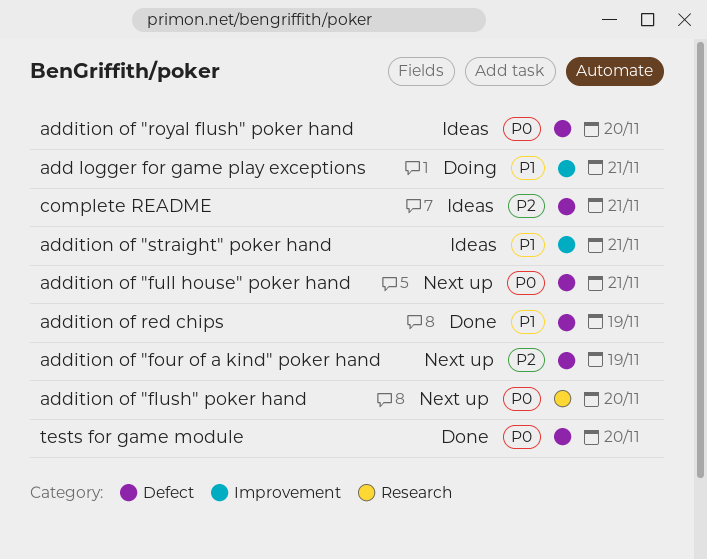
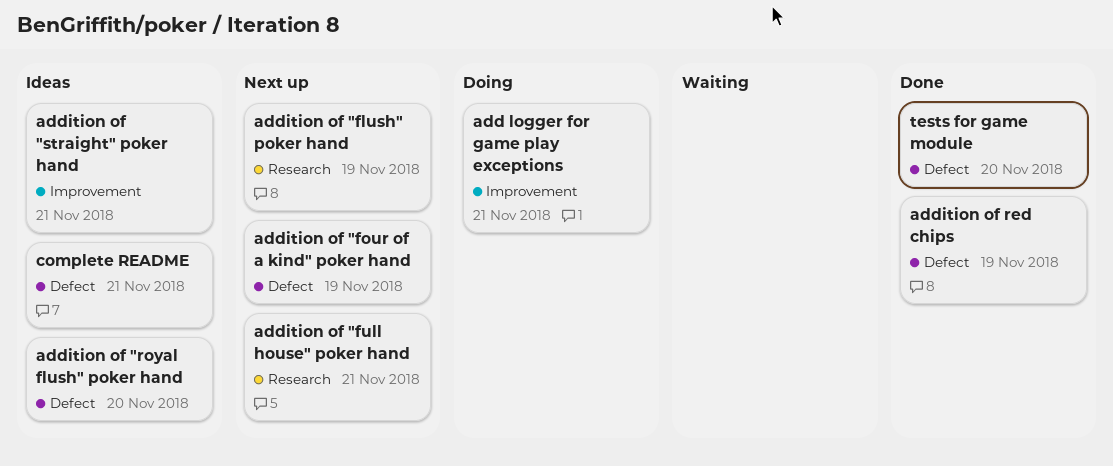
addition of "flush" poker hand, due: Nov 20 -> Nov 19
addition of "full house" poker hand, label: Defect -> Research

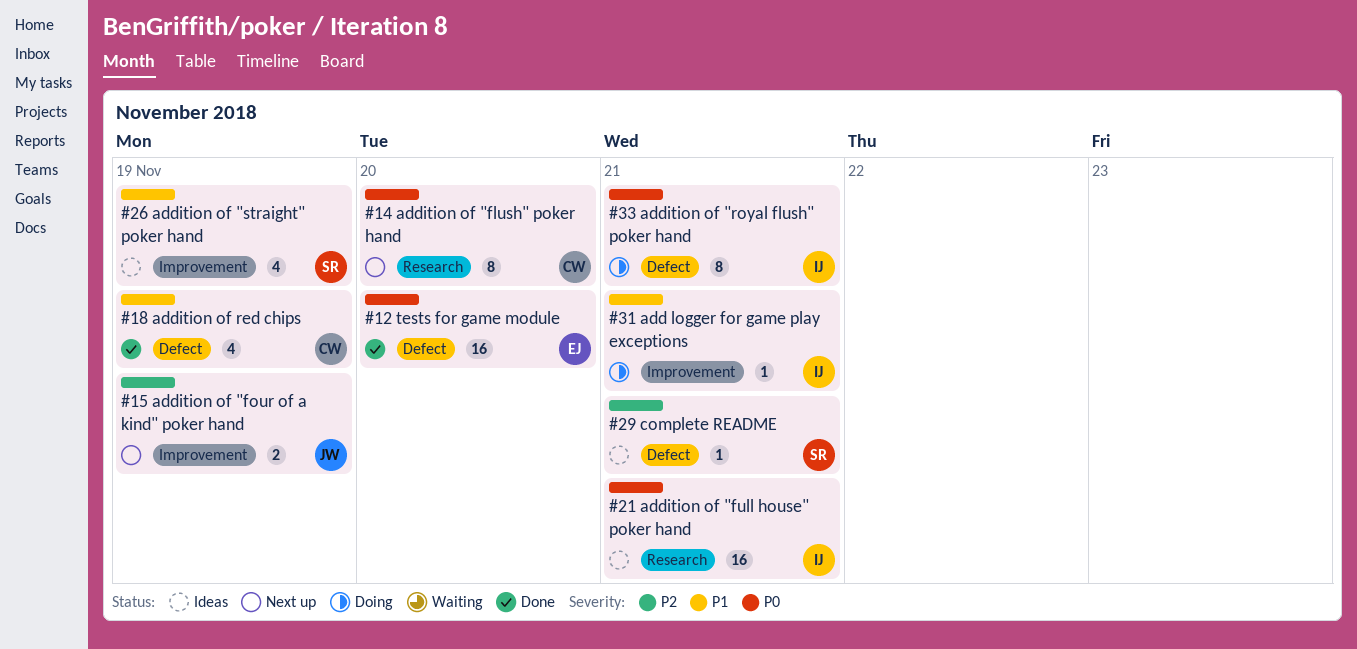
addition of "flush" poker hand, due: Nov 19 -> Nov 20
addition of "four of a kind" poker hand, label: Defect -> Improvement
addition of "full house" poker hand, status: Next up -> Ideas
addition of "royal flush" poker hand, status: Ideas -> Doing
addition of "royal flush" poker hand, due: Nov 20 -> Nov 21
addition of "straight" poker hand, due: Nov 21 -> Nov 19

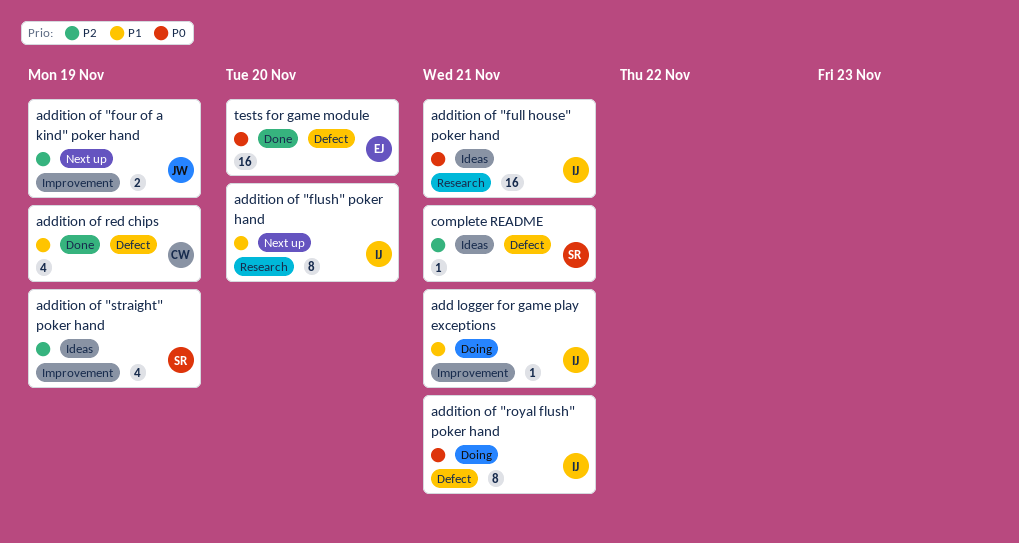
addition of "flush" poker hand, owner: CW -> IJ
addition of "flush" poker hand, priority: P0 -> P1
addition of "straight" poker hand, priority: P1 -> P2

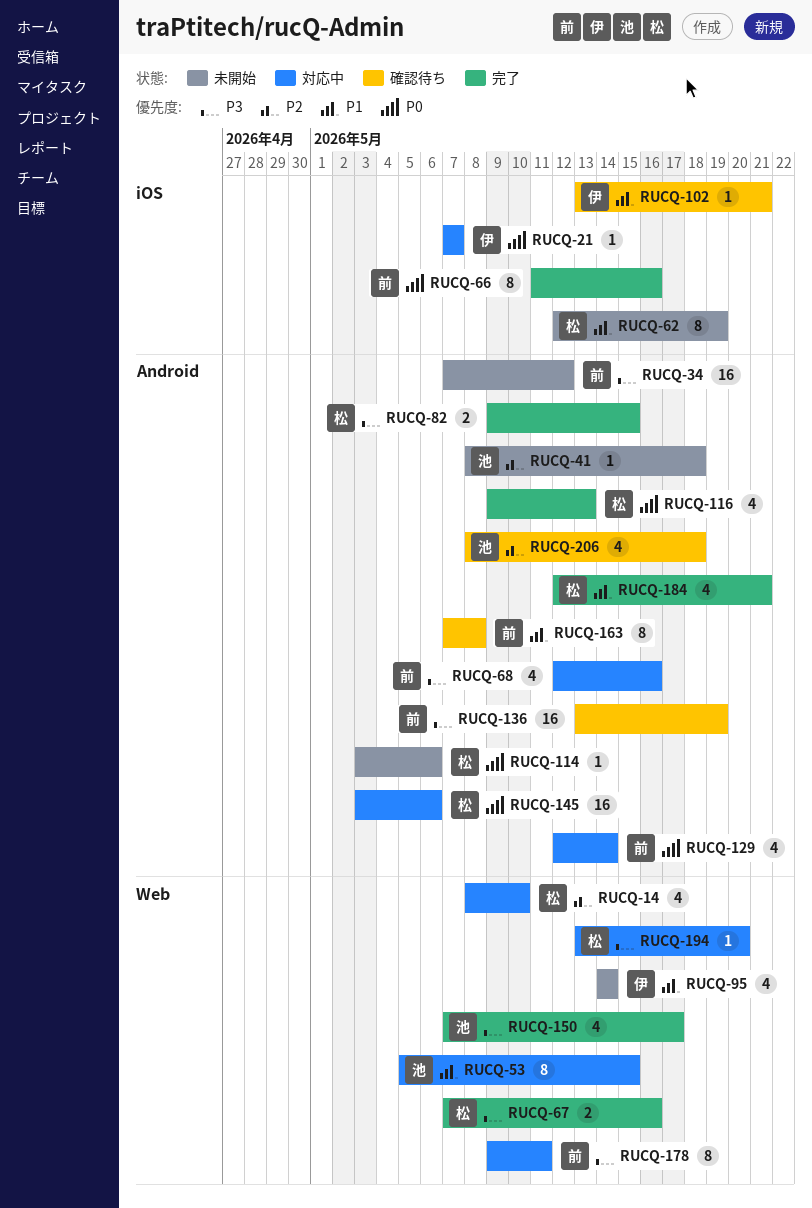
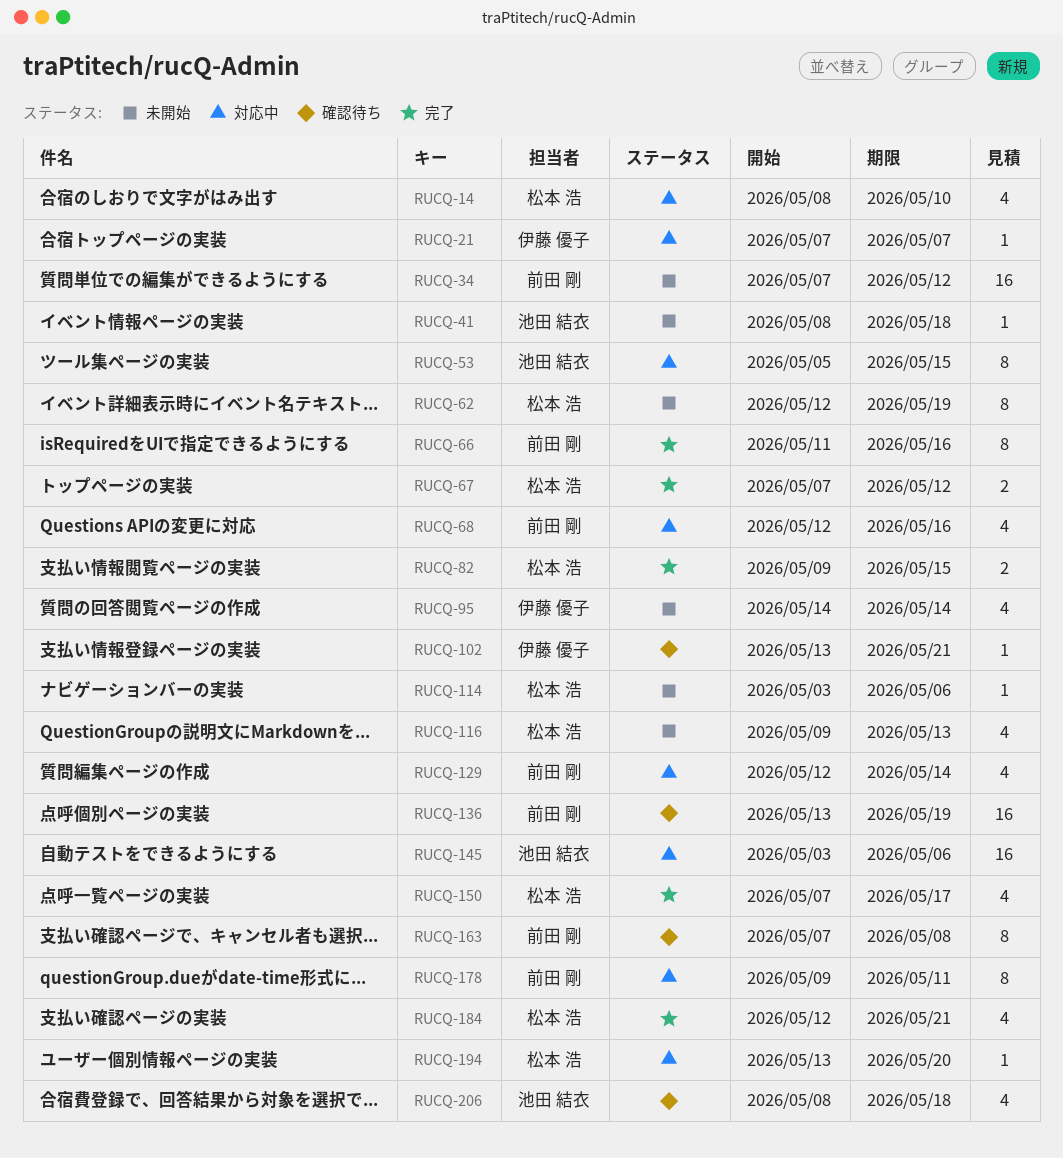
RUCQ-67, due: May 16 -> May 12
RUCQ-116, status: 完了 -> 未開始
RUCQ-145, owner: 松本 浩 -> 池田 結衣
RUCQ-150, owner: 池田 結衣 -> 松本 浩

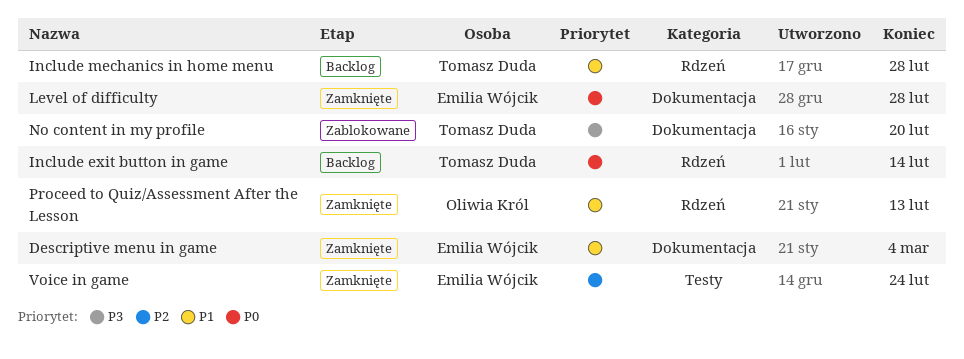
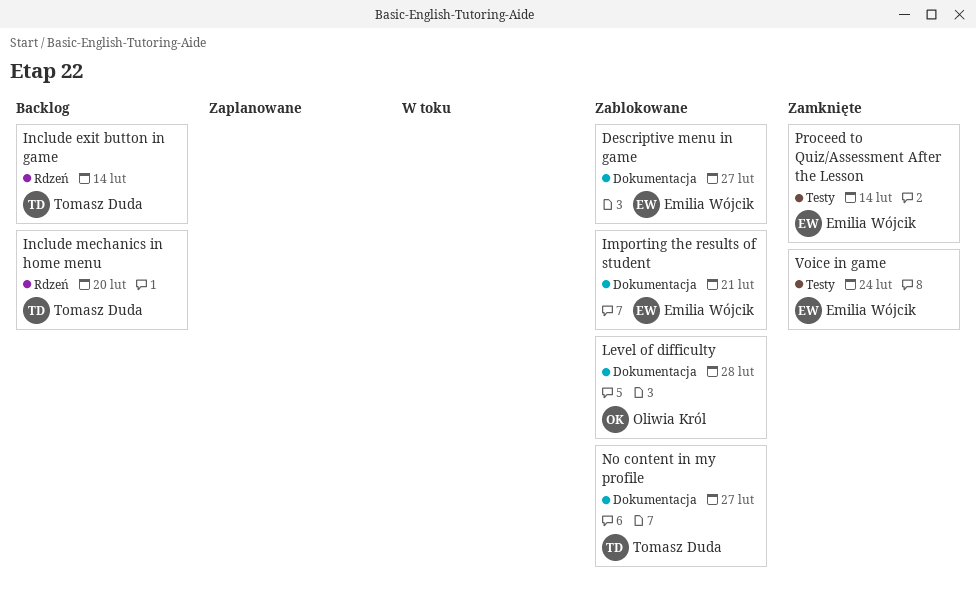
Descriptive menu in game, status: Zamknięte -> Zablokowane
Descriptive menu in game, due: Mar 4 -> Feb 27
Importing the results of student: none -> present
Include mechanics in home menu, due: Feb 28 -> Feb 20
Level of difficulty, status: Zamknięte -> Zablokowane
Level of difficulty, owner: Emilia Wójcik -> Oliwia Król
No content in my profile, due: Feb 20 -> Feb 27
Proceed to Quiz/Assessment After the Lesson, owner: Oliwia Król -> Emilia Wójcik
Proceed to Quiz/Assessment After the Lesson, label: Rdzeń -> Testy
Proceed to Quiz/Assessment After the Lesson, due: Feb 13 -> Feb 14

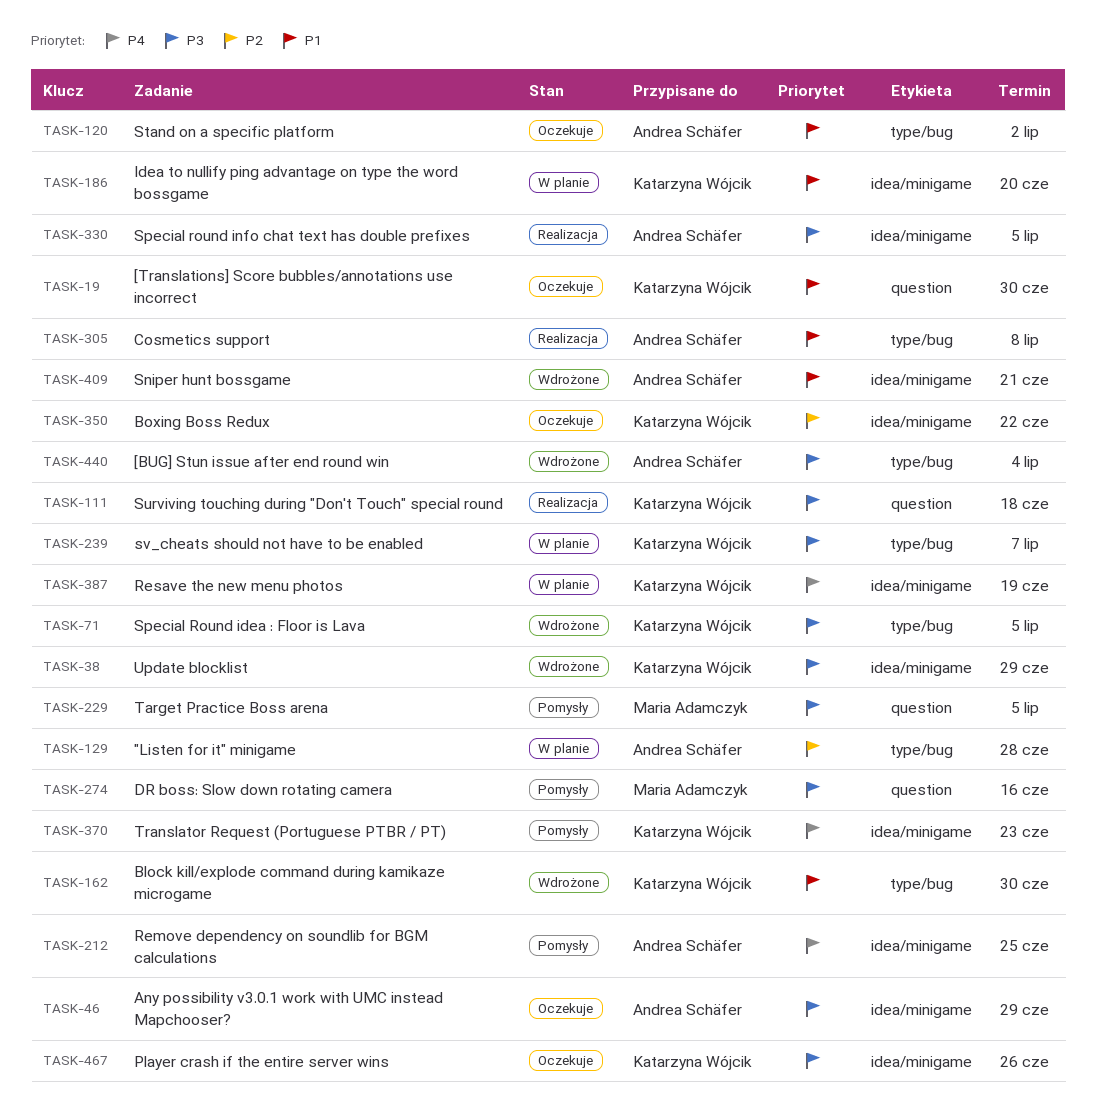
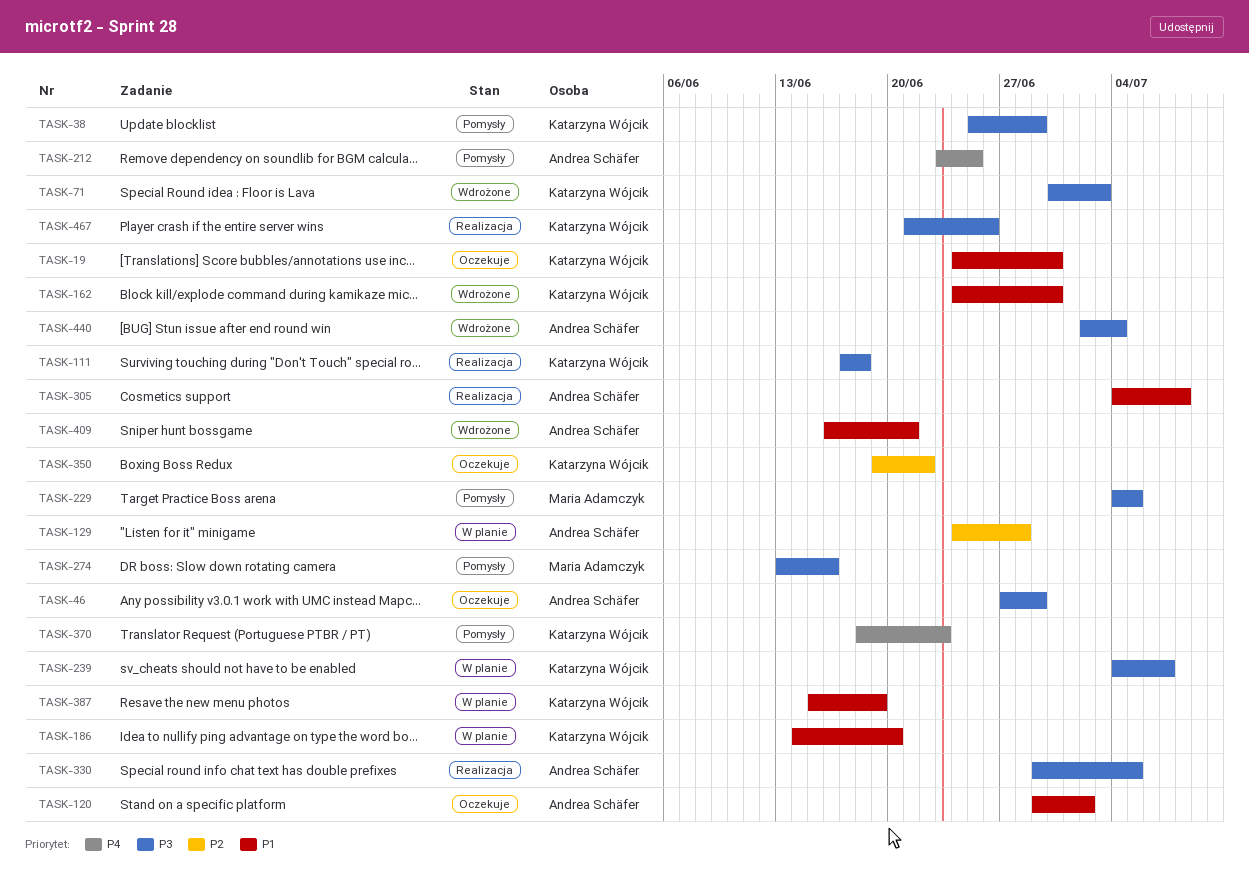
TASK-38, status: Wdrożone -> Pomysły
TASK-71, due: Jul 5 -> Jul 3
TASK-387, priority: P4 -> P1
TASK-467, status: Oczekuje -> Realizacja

#### [TASK DETAILS]
For the material, find the number of lines holding the word "Descriptive" and give that figure and nothing more.

#### [ANSWER SECTION]
2